Discrete random variables

library(tidyverse)

## ── Attaching packages ─────────────────────────────────────── tidyverse 1.3.1 ──

## ✓ ggplot2 3.3.5     ✓ purrr   0.3.4
## ✓ tibble  3.1.4     ✓ dplyr   1.0.7
## ✓ tidyr   1.1.3     ✓ stringr 1.4.0
## ✓ readr   2.0.1     ✓ forcats 0.5.1

## ── Conflicts ────────────────────────────────────────── tidyverse_conflicts() ──
## x dplyr::filter() masks stats::filter()
## x dplyr::lag()    masks stats::lag()

Question 1

Consider throwing 2 six-sided dice.
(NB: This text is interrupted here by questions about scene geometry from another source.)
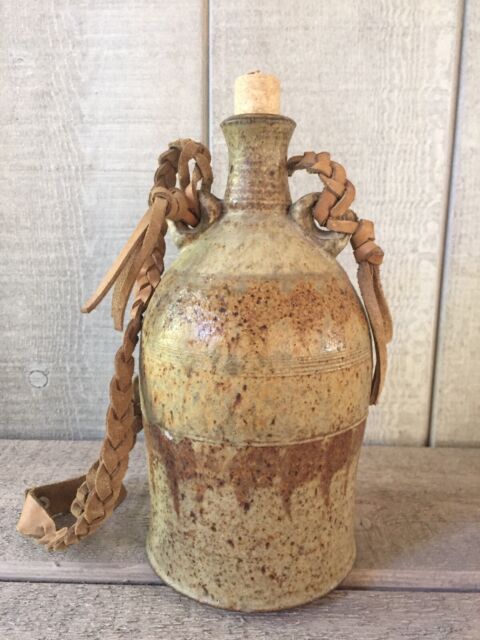
Locate an element on the screen. The width and height of the screenshot is (480, 640). ceramic is located at coordinates (271, 354).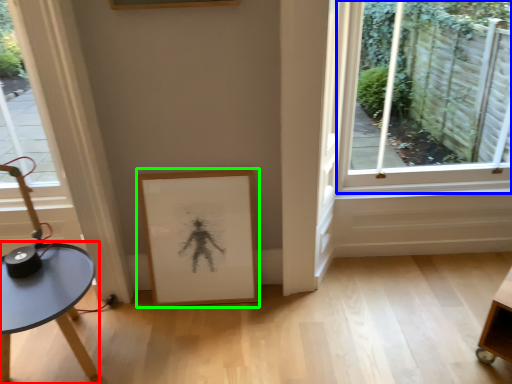
Question: Which is nearer to the table (highlighted by a red box)? window (highlighted by a blue box) or picture frame (highlighted by a green box).

Choices:
 (A) window
 (B) picture frame

Answer: (B)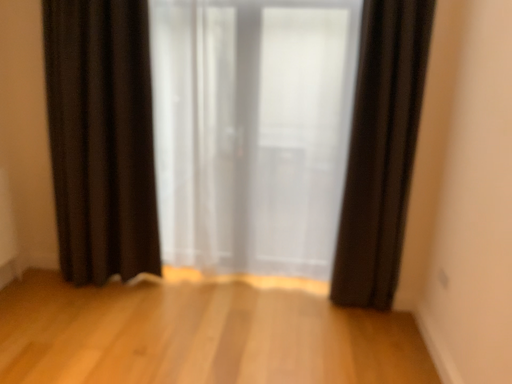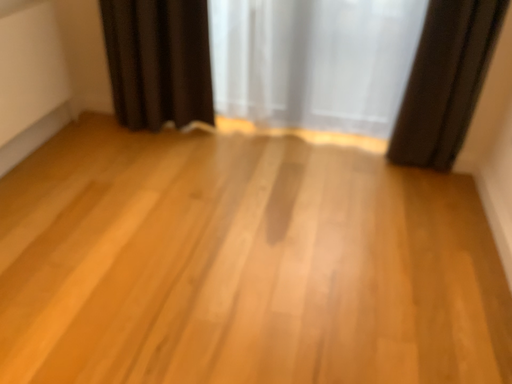
Question: How did the camera likely rotate when shooting the video?

Choices:
 (A) rotated downward
 (B) rotated upward

Answer: (A)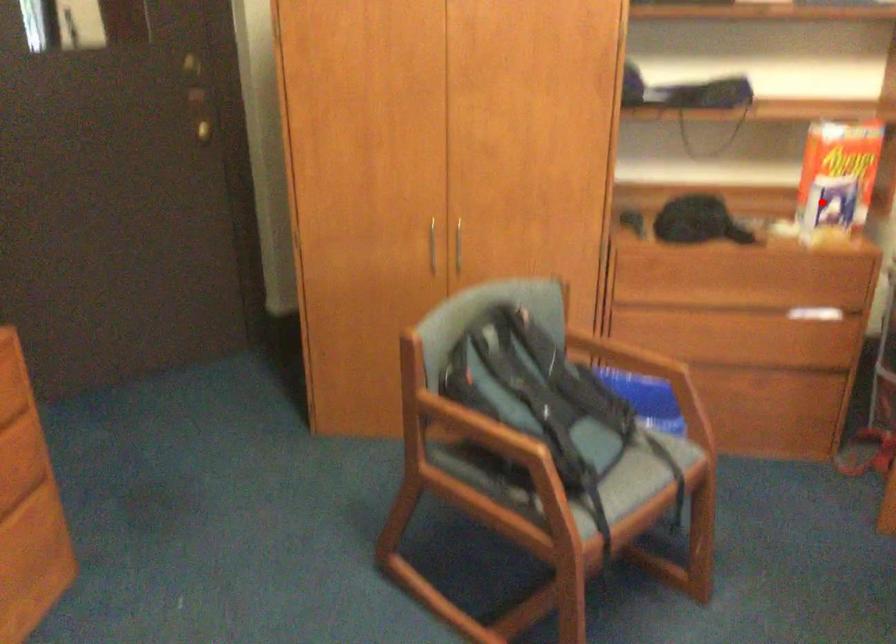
Using the expand_grid(), mutate(), group_by(), and summarise() functions, compute the probability distribution of the discrete random variable X=sum of the two faces.

experiment <- expand.grid( die1=1:6,
                           die2=1:6)
experiment <- experiment %>%
  mutate(prob = rep( 1/n(), n() )
    )
pd1 <- experiment %>%
    mutate(
        value = (die1 + die2)
    ) %>%
    group_by(value) %>%
    summarise(prob = sum(prob))
pd1

## # A tibble: 11 × 2
##    value   prob
##    <int>  <dbl>
##  1     2 0.0278
##  2     3 0.0556
##  3     4 0.0833
##  4     5 0.111 
##  5     6 0.139 
##  6     7 0.167 
##  7     8 0.139 
##  8     9 0.111 
##  9    10 0.0833
## 10    11 0.0556
## 11    12 0.0278

Check if the two requirements of probability functions are met:

Are all probabilities between 0 and 1?

all(pd1$prob >= 0)

## [1] TRUE

all(pd1$prob <= 1)

## [1] TRUE

Do the probabilities sum to 1?

sum(pd1$prob)

## [1] 1

Question 2

Plot the probability distribution of the random variable X = “sum of the faces of two dice” which you derived in the previous question.

ggplot(data = pd1) +
    geom_segment(aes(x = value, xend = value, y = 0, yend = prob)) +
    geom_point(aes(x = value, y = prob))

Comment on what the distribution tells us.

Answer: It tells us that the most likely outcome for the experiment is the value 7 and values become less likely outcomes the more we move towards each extreme.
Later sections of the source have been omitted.